EXERCISE GOAL
Check every line below for the string "ebdebc". Copy the ones that have it.

==== STUDY MATERIAL

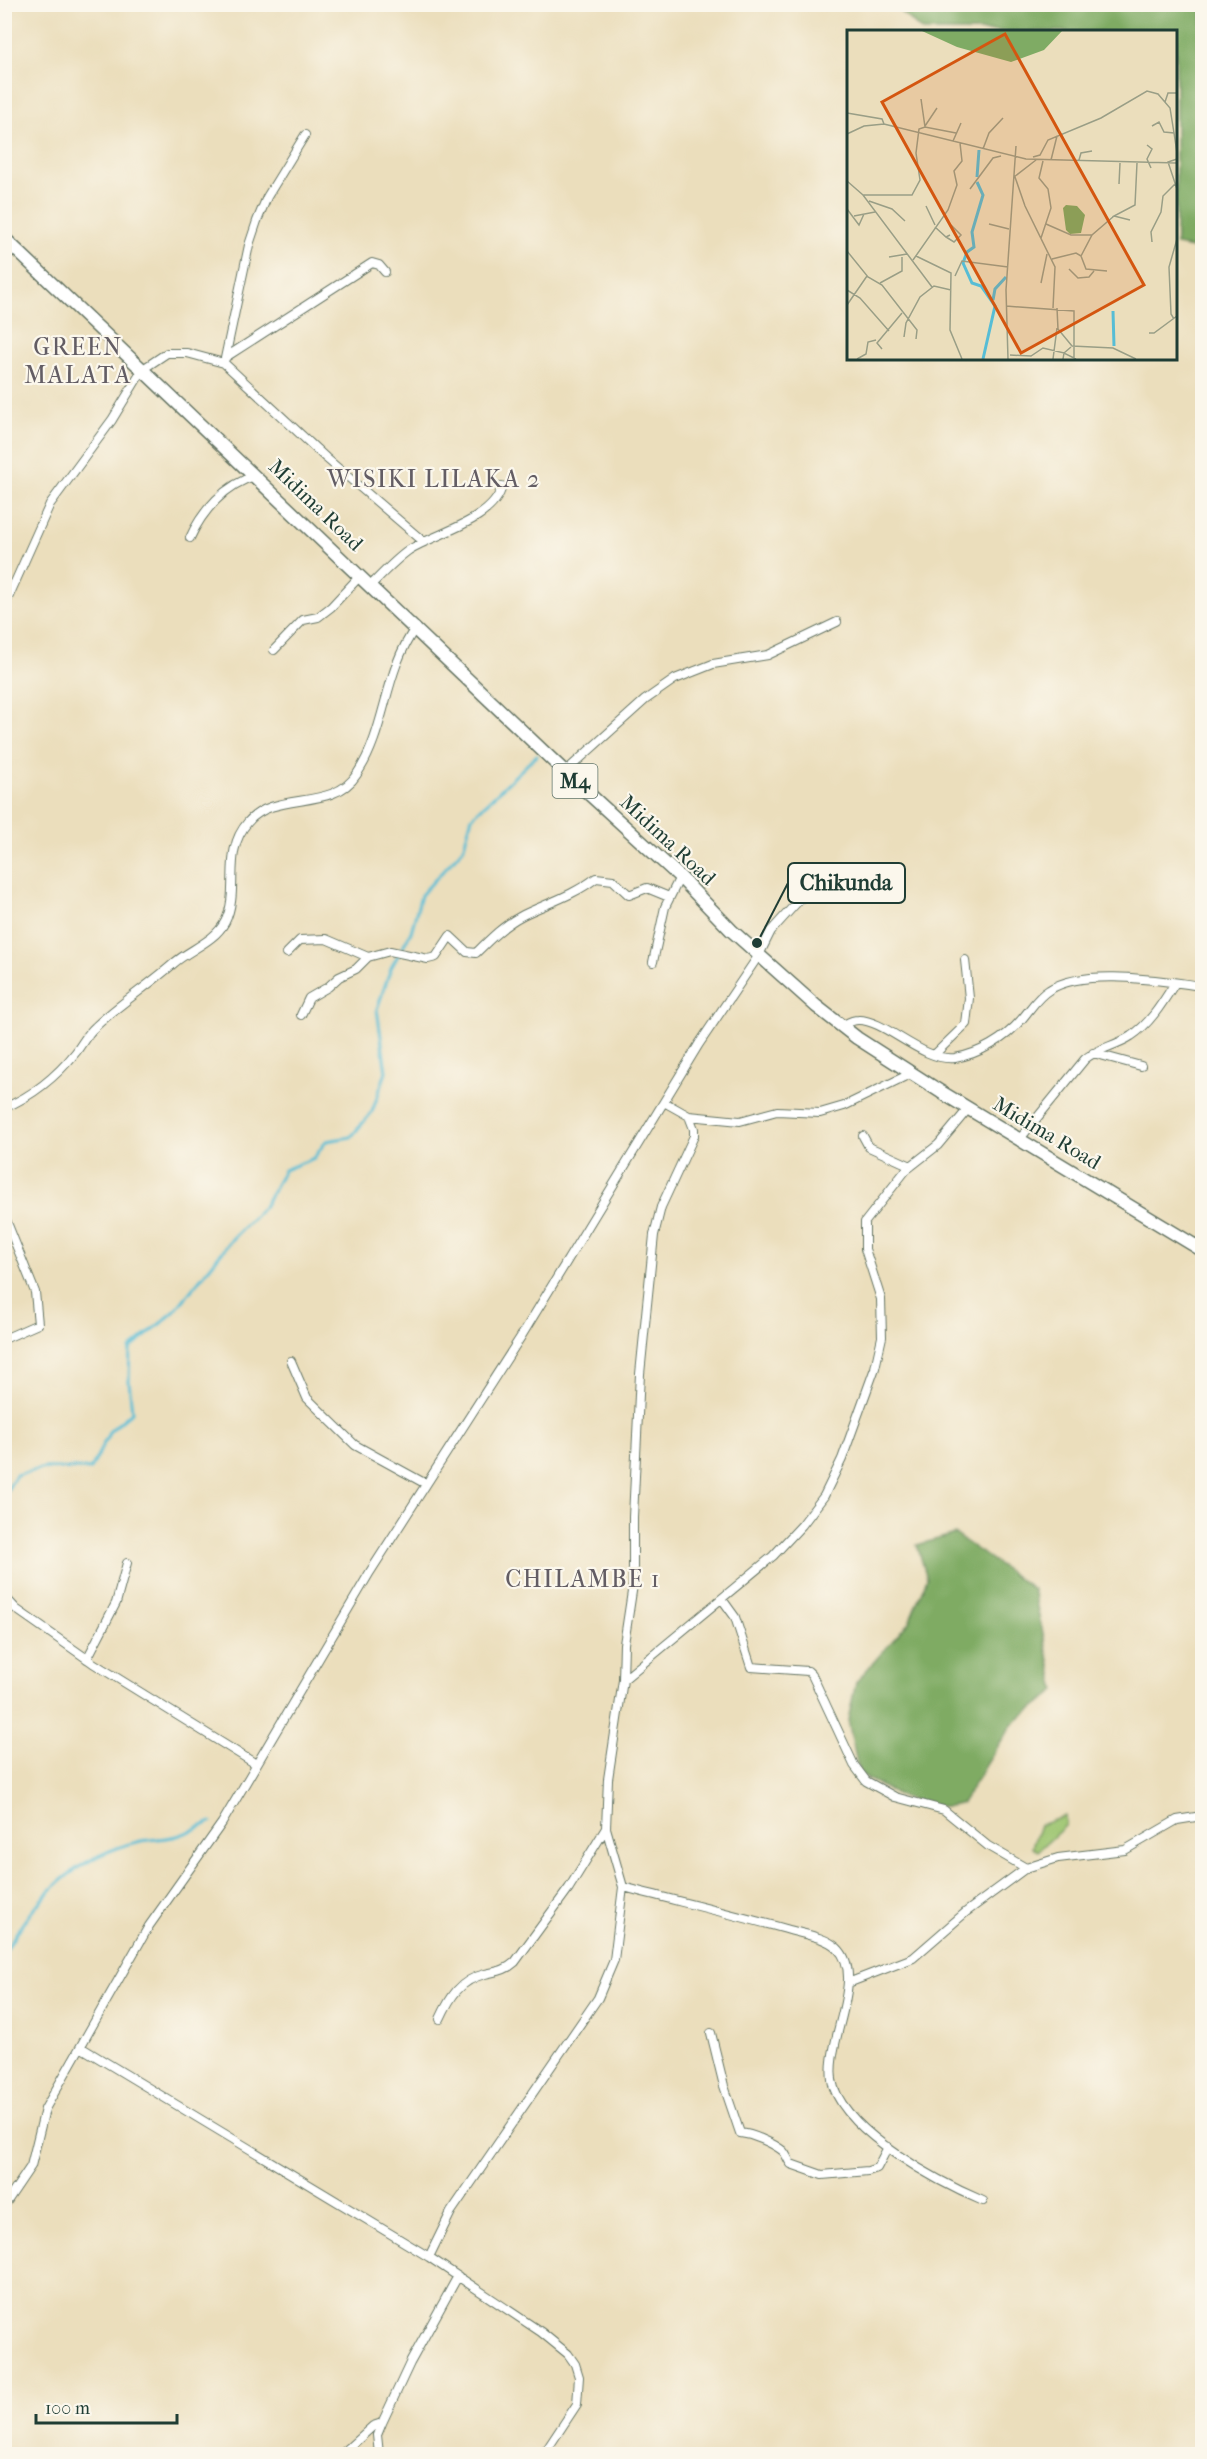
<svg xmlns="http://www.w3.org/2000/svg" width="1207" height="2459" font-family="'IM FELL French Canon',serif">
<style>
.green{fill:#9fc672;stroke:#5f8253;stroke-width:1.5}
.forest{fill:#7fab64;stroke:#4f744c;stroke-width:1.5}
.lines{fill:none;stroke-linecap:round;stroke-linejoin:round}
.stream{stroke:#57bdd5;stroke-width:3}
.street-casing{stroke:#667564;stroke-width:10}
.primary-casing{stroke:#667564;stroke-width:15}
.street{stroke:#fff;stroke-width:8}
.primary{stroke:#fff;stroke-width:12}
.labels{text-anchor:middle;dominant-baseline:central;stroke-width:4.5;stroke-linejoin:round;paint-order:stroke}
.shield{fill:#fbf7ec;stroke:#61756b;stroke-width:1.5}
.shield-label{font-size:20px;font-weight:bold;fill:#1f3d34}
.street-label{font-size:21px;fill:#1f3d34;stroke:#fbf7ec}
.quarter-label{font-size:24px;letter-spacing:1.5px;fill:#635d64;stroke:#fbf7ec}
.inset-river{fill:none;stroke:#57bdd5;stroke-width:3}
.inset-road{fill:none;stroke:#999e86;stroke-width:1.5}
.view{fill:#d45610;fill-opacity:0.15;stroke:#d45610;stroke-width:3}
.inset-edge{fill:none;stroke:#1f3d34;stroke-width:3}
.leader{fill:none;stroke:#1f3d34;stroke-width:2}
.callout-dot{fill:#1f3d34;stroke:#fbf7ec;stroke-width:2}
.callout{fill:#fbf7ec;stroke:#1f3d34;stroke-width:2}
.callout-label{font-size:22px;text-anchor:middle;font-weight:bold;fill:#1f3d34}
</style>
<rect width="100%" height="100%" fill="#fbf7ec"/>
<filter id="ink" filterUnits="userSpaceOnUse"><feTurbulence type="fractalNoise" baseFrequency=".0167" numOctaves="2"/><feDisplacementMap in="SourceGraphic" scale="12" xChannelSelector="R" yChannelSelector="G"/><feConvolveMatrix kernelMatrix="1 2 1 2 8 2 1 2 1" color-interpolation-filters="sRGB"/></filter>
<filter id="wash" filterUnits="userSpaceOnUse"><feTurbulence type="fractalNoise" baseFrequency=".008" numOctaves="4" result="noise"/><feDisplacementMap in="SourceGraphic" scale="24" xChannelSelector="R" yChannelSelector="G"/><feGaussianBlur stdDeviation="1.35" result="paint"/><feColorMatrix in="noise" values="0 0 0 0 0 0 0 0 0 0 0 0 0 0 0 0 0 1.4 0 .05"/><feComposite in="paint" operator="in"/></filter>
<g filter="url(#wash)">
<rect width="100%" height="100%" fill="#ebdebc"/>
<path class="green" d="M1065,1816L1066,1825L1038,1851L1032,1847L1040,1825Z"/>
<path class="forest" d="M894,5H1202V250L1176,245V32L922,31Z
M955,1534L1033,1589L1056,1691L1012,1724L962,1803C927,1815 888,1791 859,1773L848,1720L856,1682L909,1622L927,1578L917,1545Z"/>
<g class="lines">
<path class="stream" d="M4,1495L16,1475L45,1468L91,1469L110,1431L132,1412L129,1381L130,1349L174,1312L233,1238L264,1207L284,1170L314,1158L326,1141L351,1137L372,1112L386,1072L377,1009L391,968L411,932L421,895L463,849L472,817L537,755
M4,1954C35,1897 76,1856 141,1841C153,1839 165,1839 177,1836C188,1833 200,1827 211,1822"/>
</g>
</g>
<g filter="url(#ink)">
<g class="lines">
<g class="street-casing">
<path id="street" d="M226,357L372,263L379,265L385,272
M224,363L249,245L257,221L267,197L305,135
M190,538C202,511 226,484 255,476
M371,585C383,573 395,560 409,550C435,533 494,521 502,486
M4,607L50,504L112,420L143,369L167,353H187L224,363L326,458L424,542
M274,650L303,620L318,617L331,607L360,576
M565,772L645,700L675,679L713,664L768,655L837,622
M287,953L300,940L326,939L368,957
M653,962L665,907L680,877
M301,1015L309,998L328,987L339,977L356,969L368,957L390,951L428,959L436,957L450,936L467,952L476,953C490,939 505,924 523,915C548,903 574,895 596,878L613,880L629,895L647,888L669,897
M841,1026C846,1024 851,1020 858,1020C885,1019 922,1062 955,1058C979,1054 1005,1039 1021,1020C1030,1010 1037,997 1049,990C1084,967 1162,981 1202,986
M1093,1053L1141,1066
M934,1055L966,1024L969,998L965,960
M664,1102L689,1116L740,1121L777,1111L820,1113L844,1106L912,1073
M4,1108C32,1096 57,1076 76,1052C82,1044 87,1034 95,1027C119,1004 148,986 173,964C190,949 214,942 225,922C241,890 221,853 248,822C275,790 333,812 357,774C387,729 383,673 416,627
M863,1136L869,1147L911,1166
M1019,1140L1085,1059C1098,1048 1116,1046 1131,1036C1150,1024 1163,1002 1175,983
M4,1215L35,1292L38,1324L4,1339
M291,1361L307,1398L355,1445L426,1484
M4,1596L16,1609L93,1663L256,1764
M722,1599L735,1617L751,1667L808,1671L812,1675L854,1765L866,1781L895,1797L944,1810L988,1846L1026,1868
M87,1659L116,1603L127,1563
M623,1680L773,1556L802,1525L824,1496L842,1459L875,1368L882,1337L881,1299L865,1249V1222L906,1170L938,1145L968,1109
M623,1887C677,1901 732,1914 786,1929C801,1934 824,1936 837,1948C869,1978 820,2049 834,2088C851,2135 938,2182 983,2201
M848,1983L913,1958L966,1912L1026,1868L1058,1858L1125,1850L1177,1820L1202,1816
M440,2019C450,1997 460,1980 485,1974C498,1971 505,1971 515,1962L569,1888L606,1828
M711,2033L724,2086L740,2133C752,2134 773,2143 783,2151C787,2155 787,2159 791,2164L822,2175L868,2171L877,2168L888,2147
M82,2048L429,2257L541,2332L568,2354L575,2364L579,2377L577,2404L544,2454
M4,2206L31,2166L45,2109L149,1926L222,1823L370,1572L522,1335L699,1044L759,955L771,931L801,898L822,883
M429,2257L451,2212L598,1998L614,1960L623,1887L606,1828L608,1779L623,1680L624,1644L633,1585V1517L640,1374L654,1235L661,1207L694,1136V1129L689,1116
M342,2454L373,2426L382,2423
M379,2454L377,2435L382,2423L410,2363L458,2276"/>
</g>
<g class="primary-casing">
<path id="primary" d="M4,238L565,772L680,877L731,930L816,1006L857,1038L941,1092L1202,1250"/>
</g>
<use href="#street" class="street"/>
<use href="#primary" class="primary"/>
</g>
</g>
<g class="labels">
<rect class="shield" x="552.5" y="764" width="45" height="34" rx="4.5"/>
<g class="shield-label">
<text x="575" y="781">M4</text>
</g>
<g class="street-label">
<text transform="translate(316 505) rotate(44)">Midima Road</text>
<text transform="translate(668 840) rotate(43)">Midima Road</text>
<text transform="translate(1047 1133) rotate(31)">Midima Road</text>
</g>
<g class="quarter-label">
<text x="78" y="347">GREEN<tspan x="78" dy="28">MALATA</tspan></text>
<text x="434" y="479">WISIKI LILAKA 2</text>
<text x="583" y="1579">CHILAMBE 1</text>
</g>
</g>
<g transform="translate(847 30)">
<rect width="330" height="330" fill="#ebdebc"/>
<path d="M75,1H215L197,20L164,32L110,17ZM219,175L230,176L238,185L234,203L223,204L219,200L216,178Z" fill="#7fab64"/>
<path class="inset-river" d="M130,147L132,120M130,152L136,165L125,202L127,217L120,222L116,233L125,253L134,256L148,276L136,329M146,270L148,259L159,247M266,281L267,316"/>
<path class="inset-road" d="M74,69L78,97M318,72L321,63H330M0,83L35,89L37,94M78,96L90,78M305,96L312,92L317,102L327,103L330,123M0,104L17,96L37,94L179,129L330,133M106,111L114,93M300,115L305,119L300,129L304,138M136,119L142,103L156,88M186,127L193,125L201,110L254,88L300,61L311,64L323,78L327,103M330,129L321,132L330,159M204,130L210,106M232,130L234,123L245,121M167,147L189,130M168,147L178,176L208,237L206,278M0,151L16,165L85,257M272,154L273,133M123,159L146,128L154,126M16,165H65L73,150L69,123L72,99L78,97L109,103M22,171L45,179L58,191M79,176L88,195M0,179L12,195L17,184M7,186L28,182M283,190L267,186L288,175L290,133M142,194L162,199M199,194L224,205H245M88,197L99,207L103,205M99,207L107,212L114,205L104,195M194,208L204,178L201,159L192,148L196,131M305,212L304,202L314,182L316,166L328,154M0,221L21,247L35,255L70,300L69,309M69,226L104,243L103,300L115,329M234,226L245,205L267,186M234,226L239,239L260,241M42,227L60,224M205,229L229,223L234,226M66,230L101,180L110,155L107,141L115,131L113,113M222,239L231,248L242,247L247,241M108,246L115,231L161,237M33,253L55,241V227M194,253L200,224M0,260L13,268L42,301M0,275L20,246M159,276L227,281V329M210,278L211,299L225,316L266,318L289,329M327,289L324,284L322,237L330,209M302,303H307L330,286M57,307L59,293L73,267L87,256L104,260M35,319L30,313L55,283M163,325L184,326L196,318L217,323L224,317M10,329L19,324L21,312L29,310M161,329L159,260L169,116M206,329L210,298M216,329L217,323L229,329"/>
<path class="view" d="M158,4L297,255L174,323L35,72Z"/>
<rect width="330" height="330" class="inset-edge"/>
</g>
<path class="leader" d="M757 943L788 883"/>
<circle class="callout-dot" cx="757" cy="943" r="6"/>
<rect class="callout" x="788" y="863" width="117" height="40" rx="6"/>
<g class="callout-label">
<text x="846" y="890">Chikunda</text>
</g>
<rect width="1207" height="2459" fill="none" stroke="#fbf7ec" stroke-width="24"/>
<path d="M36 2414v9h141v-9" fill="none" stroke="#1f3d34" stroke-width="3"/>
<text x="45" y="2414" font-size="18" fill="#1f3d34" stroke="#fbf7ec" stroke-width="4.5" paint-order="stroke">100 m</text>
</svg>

========

WRITTEN REPLY
<rect width="100%" height="100%" fill="#ebdebc"/>
<rect width="330" height="330" fill="#ebdebc"/>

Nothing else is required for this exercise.